The only effective treatment is to isolate completely, continuously, even terminally, to avoid worsening symptoms, or, once cured, reinfection. This is what I learned from my doctor, while in the hospital convalescing from my most recent attack, during our many misguided conversations about my illness and me and me and my illness, all of them so excruciating that I wanted to scream and thrash and throw things around, and truly might have, if the chairs weren’t bolted to the floor, and if they hadn’t sedated me, and if I weren’t afraid of needles. This is what I learned when my doctor sat sipping coffee from a blank-faced porcelain mug, and I sat twitching and sweating and drowning in the fluorescent floodlights, and she told me that she understood.
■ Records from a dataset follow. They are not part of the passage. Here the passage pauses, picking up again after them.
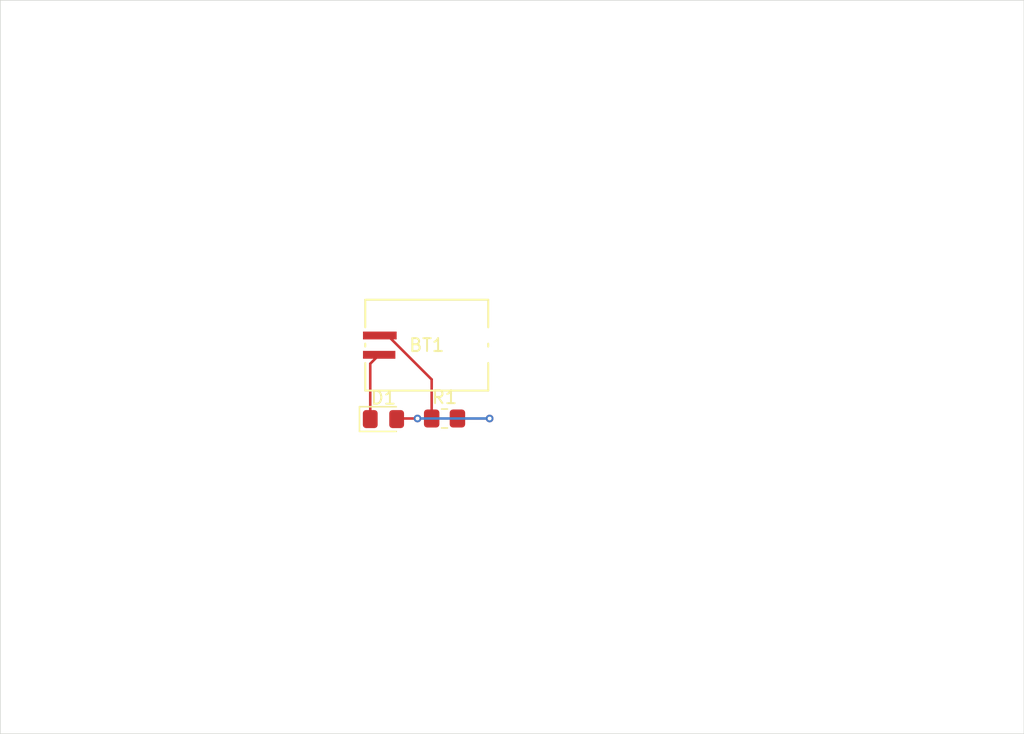
<source format=kicad_pcb>
(kicad_pcb
	(version 20240108)
	(generator "pcbnew")
	(generator_version "8.0")
	(general
		(thickness 1.6)
		(legacy_teardrops no)
	)
	(paper "A4")
	(title_block
		(title "kicad workshop - simple led circuit")
		(date "2024-10-08")
		(rev "0.0")
	)
	(layers
		(0 "F.Cu" signal)
		(31 "B.Cu" signal)
		(32 "B.Adhes" user "B.Adhesive")
		(33 "F.Adhes" user "F.Adhesive")
		(34 "B.Paste" user)
		(35 "F.Paste" user)
		(36 "B.SilkS" user "B.Silkscreen")
		(37 "F.SilkS" user "F.Silkscreen")
		(38 "B.Mask" user)
		(39 "F.Mask" user)
		(40 "Dwgs.User" user "User.Drawings")
		(41 "Cmts.User" user "User.Comments")
		(42 "Eco1.User" user "User.Eco1")
		(43 "Eco2.User" user "User.Eco2")
		(44 "Edge.Cuts" user)
		(45 "Margin" user)
		(46 "B.CrtYd" user "B.Courtyard")
		(47 "F.CrtYd" user "F.Courtyard")
		(48 "B.Fab" user)
		(49 "F.Fab" user)
		(50 "User.1" user)
		(51 "User.2" user)
		(52 "User.3" user)
		(53 "User.4" user)
		(54 "User.5" user)
		(55 "User.6" user)
		(56 "User.7" user)
		(57 "User.8" user)
		(58 "User.9" user)
	)
	(setup
		(pad_to_mask_clearance 0)
		(allow_soldermask_bridges_in_footprints no)
		(pcbplotparams
			(layerselection 0x00010fc_ffffffff)
			(plot_on_all_layers_selection 0x0000000_00000000)
			(disableapertmacros no)
			(usegerberextensions no)
			(usegerberattributes yes)
			(usegerberadvancedattributes yes)
			(creategerberjobfile yes)
			(dashed_line_dash_ratio 12.000000)
			(dashed_line_gap_ratio 3.000000)
			(svgprecision 4)
			(plotframeref no)
			(viasonmask no)
			(mode 1)
			(useauxorigin no)
			(hpglpennumber 1)
			(hpglpenspeed 20)
			(hpglpendiameter 15.000000)
			(pdf_front_fp_property_popups yes)
			(pdf_back_fp_property_popups yes)
			(dxfpolygonmode yes)
			(dxfimperialunits yes)
			(dxfusepcbnewfont yes)
			(psnegative no)
			(psa4output no)
			(plotreference yes)
			(plotvalue yes)
			(plotfptext yes)
			(plotinvisibletext no)
			(sketchpadsonfab no)
			(subtractmaskfromsilk no)
			(outputformat 1)
			(mirror no)
			(drillshape 1)
			(scaleselection 1)
			(outputdirectory "")
		)
	)
	(net 0 "")
	(net 1 "Net-(BT1-+)")
	(net 2 "Net-(BT1--)")
	(net 3 "Net-(D1-A)")
	(footprint "FS_3_Global_Footprint_Library:MS621FE-FL11E_SEC" (layer "F.Cu") (at 47.6182 43.7988))
	(footprint "LED_SMD:LED_0805_2012Metric_Pad1.15x1.40mm_HandSolder" (layer "F.Cu") (at 44.255 49.545))
	(footprint "Resistor_SMD:R_0805_2012Metric_Pad1.20x1.40mm_HandSolder" (layer "F.Cu") (at 49 49.5))
	(gr_rect
		(start 14.5 17)
		(end 94 74)
		(stroke
			(width 0.05)
			(type default)
		)
		(fill none)
		(layer "Edge.Cuts")
		(uuid "2c0c5fcf-d1c8-431f-a469-4fae7bf4aabd")
	)
	(segment
		(start 48 46.464201)
		(end 48 49.5)
		(width 0.2)
		(layer "F.Cu")
		(net 1)
		(uuid "504ac8e8-3363-4262-b786-6544d1e6e13b")
	)
	(segment
		(start 43.9733 43.048799)
		(end 44.584598 43.048799)
		(width 0.2)
		(layer "F.Cu")
		(net 1)
		(uuid "7210c80f-cbfb-4768-9206-9ad800bfd272")
	)
	(segment
		(start 44.584598 43.048799)
		(end 48 46.464201)
		(width 0.2)
		(layer "F.Cu")
		(net 1)
		(uuid "f7e249f6-e787-40ff-b4b7-8b08c36cad21")
	)
	(segment
		(start 43.23 45.241301)
		(end 43.9225 44.548801)
		(width 0.2)
		(layer "F.Cu")
		(net 2)
		(uuid "080bf4c0-99c0-4372-8c0e-7075ca57c035")
	)
	(segment
		(start 43.23 49.545)
		(end 43.23 45.241301)
		(width 0.2)
		(layer "F.Cu")
		(net 2)
		(uuid "fbc76b23-cc7d-4039-a92d-a1279193e6a4")
	)
	(segment
		(start 46.9 49.5)
		(end 45.325 49.5)
		(width 0.2)
		(layer "F.Cu")
		(net 3)
		(uuid "0516b8e0-9c92-4ef2-a8c8-743e2fc6875a")
	)
	(segment
		(start 50 49.5)
		(end 52.5 49.5)
		(width 0.2)
		(layer "F.Cu")
		(net 3)
		(uuid "90183a6f-eb8f-4d2b-b222-0b6a03a19be9")
	)
	(segment
		(start 45.325 49.5)
		(end 45.28 49.545)
		(width 0.2)
		(layer "F.Cu")
		(net 3)
		(uuid "b19c4195-98df-4353-a8d9-40401585d5a5")
	)
	(via
		(at 46.9 49.5)
		(size 0.6)
		(drill 0.3)
		(layers "F.Cu" "B.Cu")
		(net 3)
		(uuid "468b4c0e-c70a-42d8-95ee-26cdcd17573e")
	)
	(via
		(at 52.5 49.5)
		(size 0.6)
		(drill 0.3)
		(layers "F.Cu" "B.Cu")
		(net 3)
		(uuid "ec064bb2-376a-4f40-b620-954c6f361a00")
	)
	(segment
		(start 52.5 49.5)
		(end 46.9 49.5)
		(width 0.2)
		(layer "B.Cu")
		(net 3)
		(uuid "bb23b790-439b-4c00-a4a5-efcc4a6a866d")
	)
)

</source>
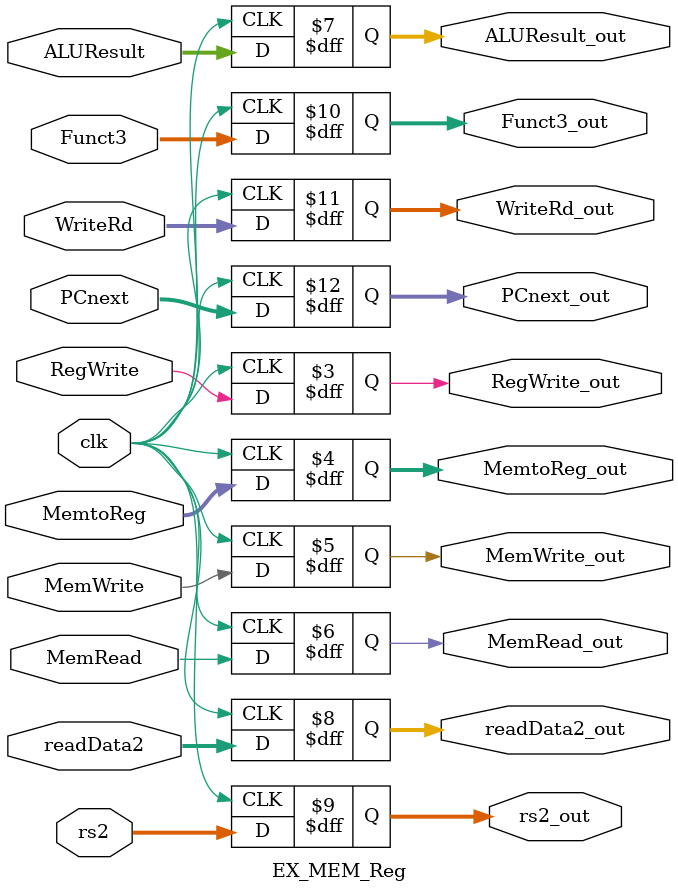
<source format=v>
`timescale 1ns / 1ps


module EX_MEM_Reg(
    input wire clk,
    input wire RegWrite, // WB1
    input wire[1:0] MemtoReg, //WB2
    input wire MemWrite, // MEM2
    input wire MemRead, // MEM3
    input wire[31:0] ALUResult, 
    input wire[31:0] readData2,
    input wire [4:0] rs2,
    input wire[2:0] Funct3,
    input wire[4:0] WriteRd, 
    input wire[31:0] PCnext,
    output reg RegWrite_out, // WB1
    output reg[1:0] MemtoReg_out, // WB2
    output reg MemWrite_out, // MEM2
    output reg MemRead_out, // MEM3
    output reg[31:0] ALUResult_out,
    output reg[31:0] readData2_out,
    output reg [4:0] rs2_out,
    output reg[2:0] Funct3_out,
    output reg[4:0] WriteRd_out,
    output reg[31:0] PCnext_out
    );

    initial begin
        RegWrite_out = 1'b0;
        MemtoReg_out = 2'b0;
        // Branch_out = 1'b0;
        MemWrite_out = 1'b0;
        MemRead_out = 1'b0;
        // Jump_out = 2'b0;
        // AddSum_out = 32'b0;
        // zero_out = 1'b0;
        ALUResult_out = 32'b0;
        readData2_out = 32'b0;
        rs2_out = 5'b0;
        Funct3_out = 3'b0;
        WriteRd_out = 5'b0;
        PCnext_out = 32'b0;
    end

    always @(posedge clk ) begin
        RegWrite_out <= RegWrite;
        MemtoReg_out <= MemtoReg;
        // Branch_out <= Branch;
        MemWrite_out <= MemWrite;
        MemRead_out <= MemRead;
        // Jump_out <= Jump;
        // AddSum_out <= AddSum;
        // zero_out <= zero;
        ALUResult_out <= ALUResult;
        readData2_out <= readData2;
        rs2_out <= rs2;
        Funct3_out <= Funct3;
        WriteRd_out <= WriteRd;
        PCnext_out <= PCnext;
    end

endmodule
</source>
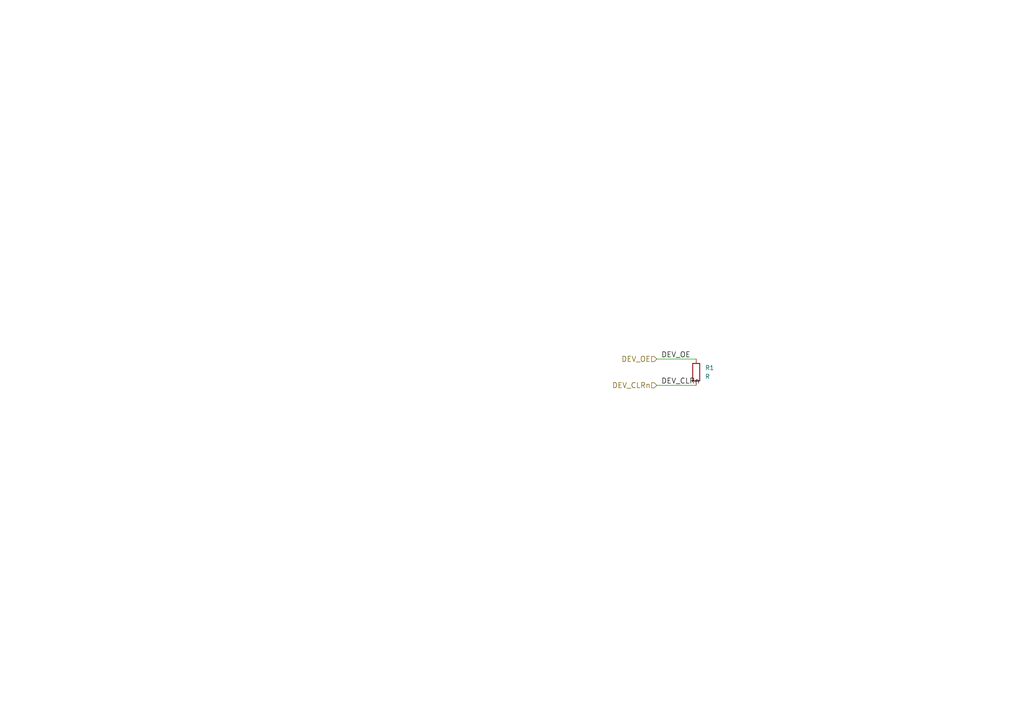
<source format=kicad_sch>
(kicad_sch (version 20230121) (generator eeschema)

  (uuid 005b6a52-de84-4cc5-a076-6040e10a1d14)

  (paper "A4")

  


  (wire (pts (xy 190.5 104.14) (xy 201.93 104.14))
    (stroke (width 0) (type default))
    (uuid 8f7026d5-7f42-4813-bf06-537e8782ec6f)
  )
  (wire (pts (xy 190.5 111.76) (xy 201.93 111.76))
    (stroke (width 0) (type default))
    (uuid bfc75a54-f67d-4ca2-a460-6fa1736f24f5)
  )

  (label "DEV_OE" (at 191.77 104.14 0) (fields_autoplaced)
    (effects (font (size 1.524 1.524)) (justify left bottom))
    (uuid 99485f8c-0ba9-43d6-9d05-1dcca3429df1)
  )
  (label "DEV_CLRn" (at 191.77 111.76 0) (fields_autoplaced)
    (effects (font (size 1.524 1.524)) (justify left bottom))
    (uuid ae234ded-563a-49e0-93a9-5a08c4ad60a6)
  )

  (hierarchical_label "DEV_CLRn" (shape input) (at 190.5 111.76 180) (fields_autoplaced)
    (effects (font (size 1.524 1.524)) (justify right))
    (uuid 59996eb8-69ab-4ef2-9ed0-6da263326213)
  )
  (hierarchical_label "DEV_OE" (shape input) (at 190.5 104.14 180) (fields_autoplaced)
    (effects (font (size 1.524 1.524)) (justify right))
    (uuid 837954e7-e02c-47dc-b569-f7787b8dce47)
  )

  (symbol (lib_id "Device:R") (at 201.93 107.95 0) (unit 1)
    (in_bom yes) (on_board yes) (dnp no) (fields_autoplaced)
    (uuid 84d2640b-f140-48be-abf4-329ee34189c1)
    (property "Reference" "R1" (at 204.47 106.68 0)
      (effects (font (size 1.27 1.27)) (justify left))
    )
    (property "Value" "R" (at 204.47 109.22 0)
      (effects (font (size 1.27 1.27)) (justify left))
    )
    (property "Footprint" "" (at 200.152 107.95 90)
      (effects (font (size 1.27 1.27)) hide)
    )
    (property "Datasheet" "~" (at 201.93 107.95 0)
      (effects (font (size 1.27 1.27)) hide)
    )
    (pin "1" (uuid c836a852-d408-4f5b-9d40-88c91302bb01))
    (pin "2" (uuid 6e69c8b0-e3b4-4882-ae1e-33126ecb39b0))
    (instances
      (project "issue14657"
        (path "/c559a370-1b70-4fd6-97f7-7b50807e9d63/00000000-0000-0000-0000-000062a0fb2f"
          (reference "R1") (unit 1)
        )
      )
    )
  )
)

</source>
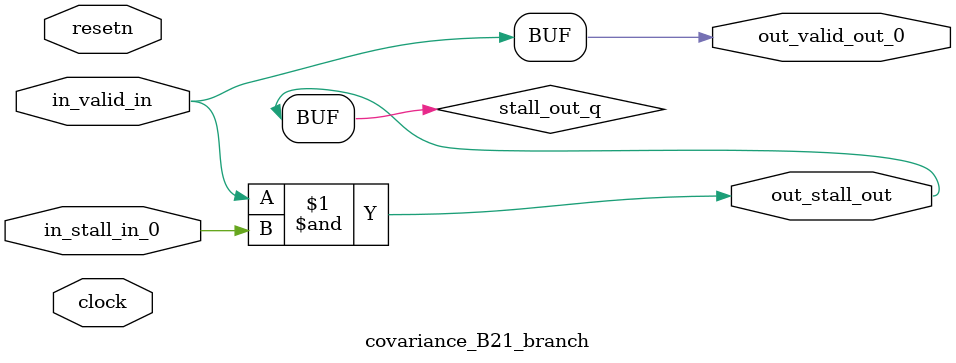
<source format=sv>



(* altera_attribute = "-name AUTO_SHIFT_REGISTER_RECOGNITION OFF; -name MESSAGE_DISABLE 10036; -name MESSAGE_DISABLE 10037; -name MESSAGE_DISABLE 14130; -name MESSAGE_DISABLE 14320; -name MESSAGE_DISABLE 15400; -name MESSAGE_DISABLE 14130; -name MESSAGE_DISABLE 10036; -name MESSAGE_DISABLE 12020; -name MESSAGE_DISABLE 12030; -name MESSAGE_DISABLE 12010; -name MESSAGE_DISABLE 12110; -name MESSAGE_DISABLE 14320; -name MESSAGE_DISABLE 13410; -name MESSAGE_DISABLE 113007; -name MESSAGE_DISABLE 10958" *)
module covariance_B21_branch (
    input wire [0:0] in_stall_in_0,
    input wire [0:0] in_valid_in,
    output wire [0:0] out_stall_out,
    output wire [0:0] out_valid_out_0,
    input wire clock,
    input wire resetn
    );

    wire [0:0] stall_out_q;


    // stall_out(LOGICAL,6)
    assign stall_out_q = in_valid_in & in_stall_in_0;

    // out_stall_out(GPOUT,4)
    assign out_stall_out = stall_out_q;

    // out_valid_out_0(GPOUT,5)
    assign out_valid_out_0 = in_valid_in;

endmodule

</source>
This is what I learned when she lay one hand on the chest of her cashmere cardigan, the other on the shoulder of the shapeless gray sweatsuit gulping my body like bitter medicine, and she told me that she could help.

But I am grateful for these shameless lies, for they are what helped me realize that she and all the other doctors like her are, in fact, complete quacks, peddling elixirs and nostrums made of nothing but glittery well-wishes bottled in empty encouragement. And so I smiled and nodded and told her my symptoms had resolved, when, in truth, I was the one who had resolved, to escape and spread this unshakeable and world-changing and world-ending truth.

It is for this reason that I’ve created these informational brochures, which you may have found scattered across the sidewalk below my blacked-out apartment window, or uploaded digitally as social media ads that cost the last of my grocery funds, or attached with string and dental floss and shoelaces to foil party balloons that I purchased online with overnight shipping (please ignore the balloons’ messages, unless you are in fact expecting a baby girl, or you did recently graduate, in which case, congratulations, and given the circumstances, my condolences). What matters is that you have found them. Hopefully, you have found them. It is vitally important that you find them. You must understand. You are at perilously high risk. You can see this, in the infographic on the side panel, showing the global map of infection hazard.

Sections colored red indicate apocalyptic danger.

Sections colored green indicate safe zones (in one small square in the inset, off to the side, at two hundred thousand times magnification, representing my apartment).

The map has no other colors.

 

Part 5: Conclusion

Let us review.

To avoid illness, avoid everything.

Should you show symptoms, alert. Alert. Alert.

Report your symptoms, and you will face the consequences.

This concludes our review.

You may still have lingering questions. This is normal. I have them, too, all the time, all dire, all unanswerable. Any missives may be placed into plain white envelopes and slipped under the door. Rest assured, they will remain confidential. The door is locked, chained, deadbolted, barred, duct-taped, monitored with video surveillance. For my safety, not for yours. If you have enough anxiety to ask, you’re already infected.